10 Commitments to Improve My Relationship with Information
We all know that our political environment is challenging right now. The two prominent sides are far apart, and those in the middle are getting lost in the noise. Its ugly and confusing and hard to deal with. I would also argue, though, it's necessary.
Our collective relationship with information is in question in a way that I couldn't have imagined even a few years ago. We're learning that a lack of common standards and norms is incredibly destabilizing. But this is also an opportunity to examine the way we approach information, facts, and even the concept of truth, and articulate our values.
We all have a part to play in improving our civic culture, in person and online. I'm not going to tell anyone else how to act or how to approach this problem, but I will share the ten commitments I'm making to improve my relationship with political information, and the people with whom I interact in the political arena.
1. I will give space to examine and debate complicated ideas and interactions. I will welcome the next ten words.
2. I will reward leaders - both those with titles and without - for telling the truth. No matter how hard it is to say or to hear, and no matter how politically inconvenient.
3. I will not shame or ostracize those who have become a victim of lies. I will not isolate those who genuinely believe erroneous information, but will try to help them get verifiable facts from credible sources. (This does not include those who know the difference between the truth and a lie and and choose to perpetuate disinformation.)
4. I will not allow the actions of one person to affect an entire group who's membership is not easily controlled. I will, however, hold group leadership accountable for articulating group values.
5. I will commit to radical transparency. I will model the behavior I'm asking others to adopt.
6. I will verify information that comes from questionable sources before sharing, and if I don't have time to verify, I will not share.

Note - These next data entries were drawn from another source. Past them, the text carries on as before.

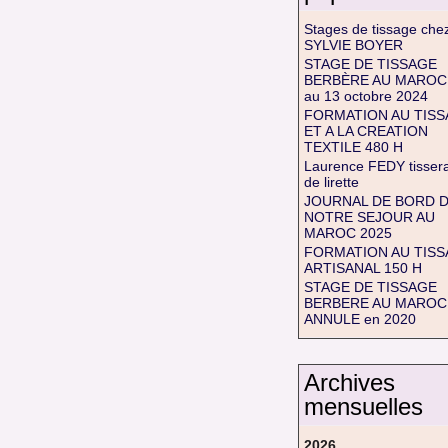
Stages de tissage che
SYLVIE BOYER
STAGE DE TISSAGE
BERBÈRE AU MAROC
au 13 octobre 2024
FORMATION AU TIS
ET A LA CREATION
TEXTILE 480 H
Laurence FEDY tisser
de lirette
JOURNAL DE BORD 
NOTRE SEJOUR AU
MAROC 2025
FORMATION AU TIS
ARTISANAL 150 H
STAGE DE TISSAGE
BERBERE AU MAROC 
ANNULE en 2020
Archives
mensuelles
2026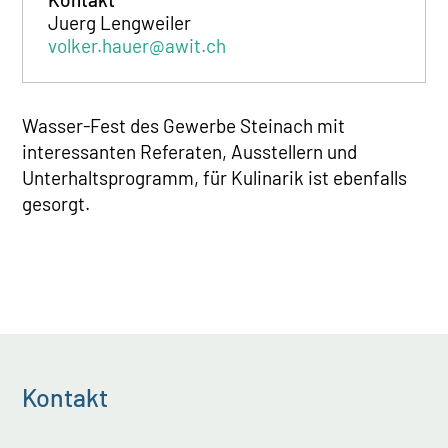
Juerg Lengweiler
volker.hauer@awit.ch
Wasser-Fest des Gewerbe Steinach mit
interessanten Referaten, Ausstellern und
Unterhaltsprogramm, für Kulinarik ist ebenfalls
gesorgt.
Kontakt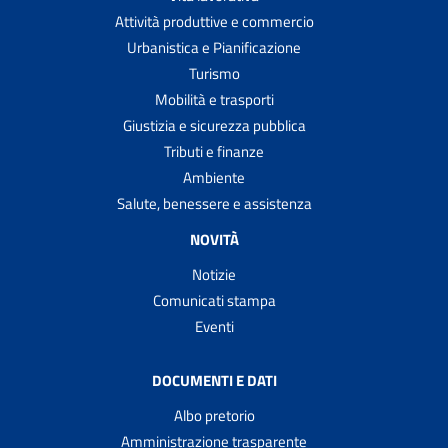
Attività produttive e commercio
Urbanistica e Pianificazione
Turismo
Mobilità e trasporti
Giustizia e sicurezza pubblica
Tributi e finanze
Ambiente
Salute, benessere e assistenza
NOVITÀ
Notizie
Comunicati stampa
Eventi
DOCUMENTI E DATI
Albo pretorio
Amministrazione trasparente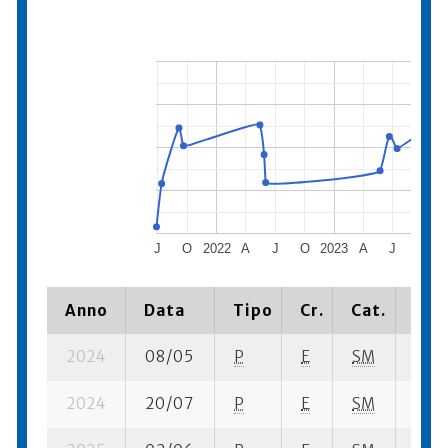
J
O
2022
A
J
O
2023
A
J
O
2
Anno
Data
Tipo
Cr.
Cat.
Piaz
2024
08/05
P
E
SM
4 se-
2024
20/07
P
E
SM
6 se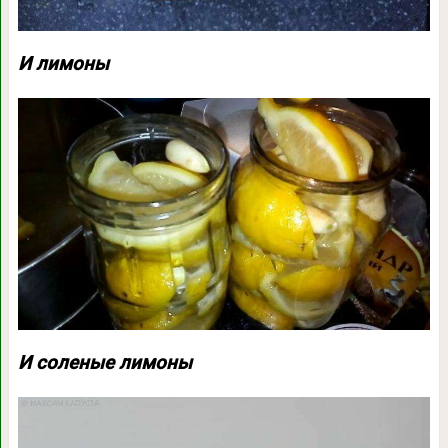
И лимоны
И соленые лимоны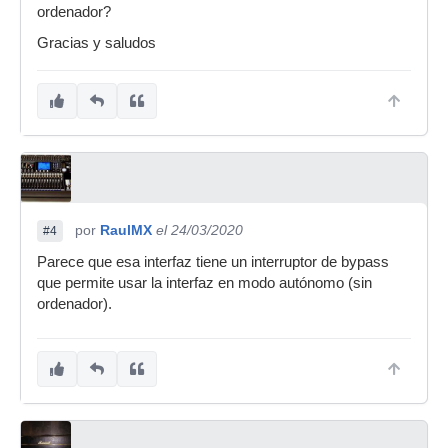
ordenador?
Gracias y saludos
por
RaulMX
el 24/03/2020
#4
Parece que esa interfaz tiene un interruptor de bypass
que permite usar la interfaz en modo autónomo (sin
ordenador).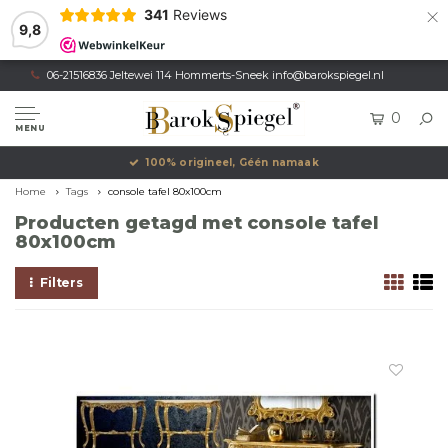
×
341
Reviews
9,8
06-21516836 Jeltewei 114 Hommerts-Sneek
info@barokspiegel.nl
0
MENU
100% origineel, Géén namaak
Home
Tags
console tafel 80x100cm
Producten getagd met console tafel
80x100cm
Filters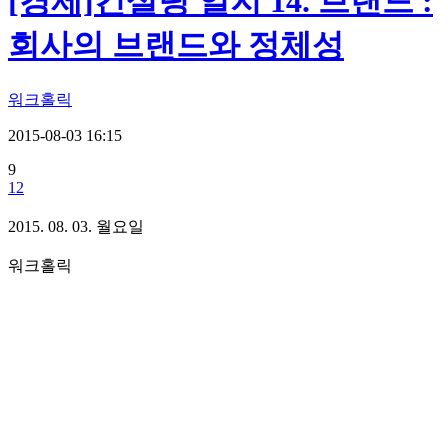
[경제]컨설팅 일지 14. 브랜드 :
회사의 브랜드와 정체성
워크홀릭
2015-08-03 16:15
9
12
2015. 08. 03. 월요일
워크홀릭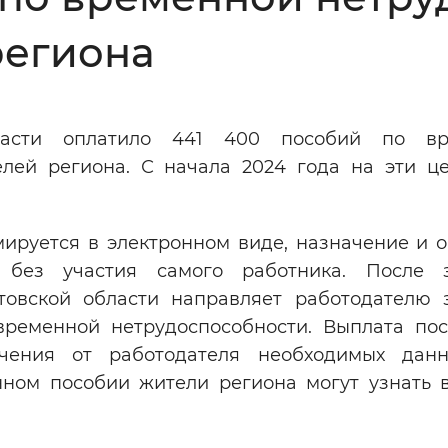
Инверсивный монохромный
Синий
региона
Выключены
асти оплатило 441 400 пособий по вр
елей региона. С начала 2024 года на эти ц
ести
Остановить
Повторить
ируется в электронном виде, назначение и о
. без участия самого работника. После 
овской области направляет работодателю 
временной нетрудоспособности. Выплата пос
чения от работодателя необходимых дан
ном пособии жители региона могут узнать 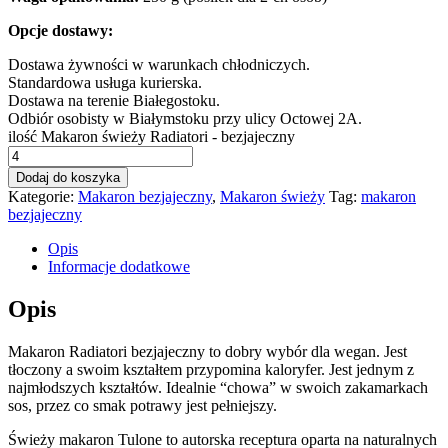
Opcje dostawy:
Dostawa żywności w warunkach chłodniczych.
Standardowa usługa kurierska.
Dostawa na terenie Białegostoku.
Odbiór osobisty w Białymstoku przy ulicy Octowej 2A.
ilość Makaron świeży Radiatori - bezjajeczny
Dodaj do koszyka
Kategorie:
Makaron bezjajeczny
,
Makaron świeży
Tag:
makaron
bezjajeczny
Opis
Informacje dodatkowe
Opis
Makaron Radiatori bezjajeczny to dobry wybór dla wegan. Jest
tłoczony a swoim kształtem przypomina kaloryfer. Jest jednym z
najmłodszych kształtów. Idealnie “chowa” w swoich zakamarkach
sos, przez co smak potrawy jest pełniejszy.
Świeży makaron Tulone to autorska receptura oparta na naturalnych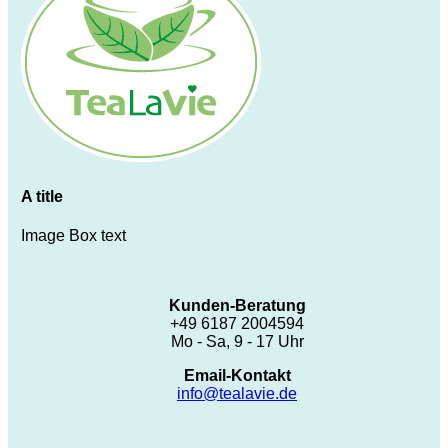
A title
Image Box text
Kunden-Beratung
+49 6187 2004594
Mo - Sa, 9 - 17 Uhr
Email-Kontakt
info@tealavie.de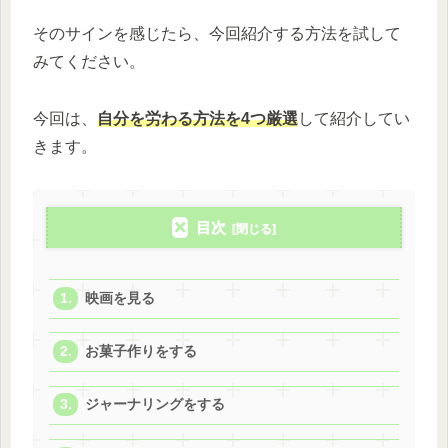
そのサインを感じたら、今回紹介する方法を試して
みてください。
今回は、
自分を労わる方法を4つ厳選
して紹介してい
きます。
目次
映画を見る
お菓子作りをする
ジャーナリングをする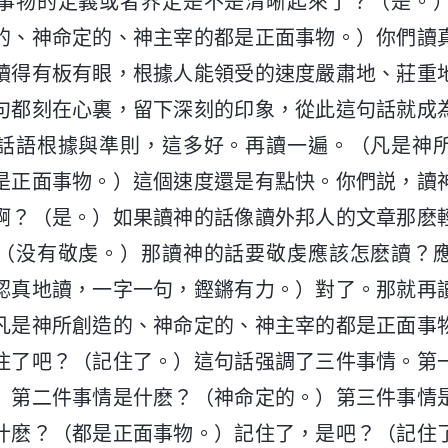
事物的定義或者界定是不是清晰起來了？（是。
的、神命定的、神主宰的都是正面事物。）你們讀
讀得有板有眼，根據人能領受的速度嚴肅地、莊重
句都刻在心裏，留下深刻的印象，從此這句話就成
話語根據與準則，這多好。再讀一遍。（凡是神
是正面事物。）這個速度還是有點快。你們説，讀
啊？（是。）如果讀神的話像讀外邦人的文章那麽
（没有敬虔。）那讀神的話要敬虔應該怎麽讀？
認真地讀，一字一句，鏗鏘有力。）對了。那就再
凡是神所創造的、神命定的、神主宰的都是正面事
住了吧？（記住了。）這句話强調了三件事情。第
）第二件事情是什麽？（神命定的。）第三件事情
什麽？（都是正面事物。）記住了，是吧？（記住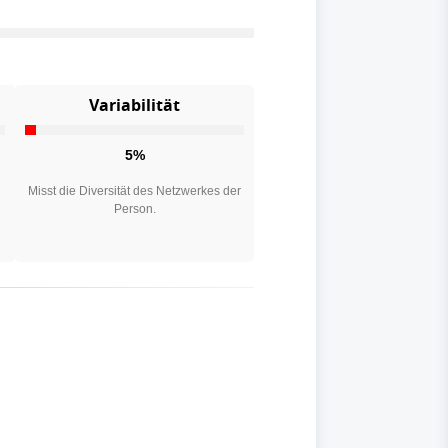
Variabilität
5%
n
Misst die Diversität des Netzwerkes der
Person.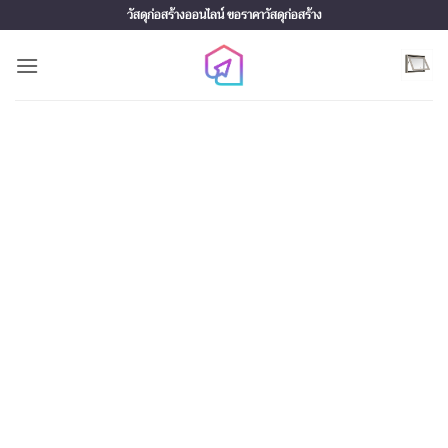
Skip
วัสดุก่อสร้างออนไลน์ ขอราคาวัสดุก่อสร้าง
to
content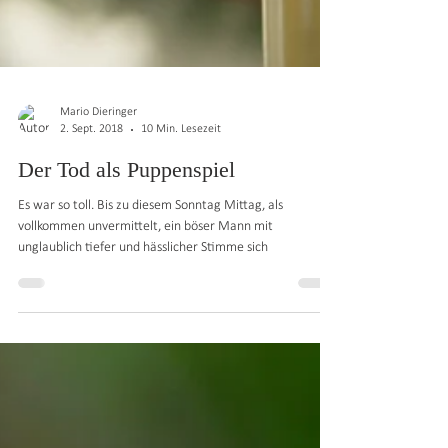
Mario Dieringer
2. Sept. 2018
10 Min. Lesezeit
Der Tod als Puppenspiel
Es war so toll. Bis zu diesem Sonntag Mittag, als
vollkommen unvermittelt, ein böser Mann mit
unglaublich tiefer und hässlicher Stimme sich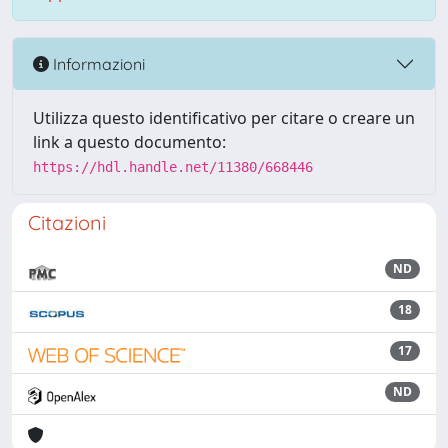
Informazioni
Utilizza questo identificativo per citare o creare un
link a questo documento:
https://hdl.handle.net/11380/668446
Citazioni
ND
18
17
ND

7. I will not deliberately spread misinformation -- even and especially to ridicule it -- and will not give amplification to those who do.
8. I will support real media outlets and reporters who employ codes of ethics and editorial control.
9. I will support those reporters and outlets who get a story right, not necessarily get it first. I will not punish or ridicule those who make mistakes, if those mistakes are disclosed and not made out of malice or carelessness.
10. I will reserve my "outrage" for situations that are actually outrageous.
What else am I missing? What steps are you taking to improve your relationship with information?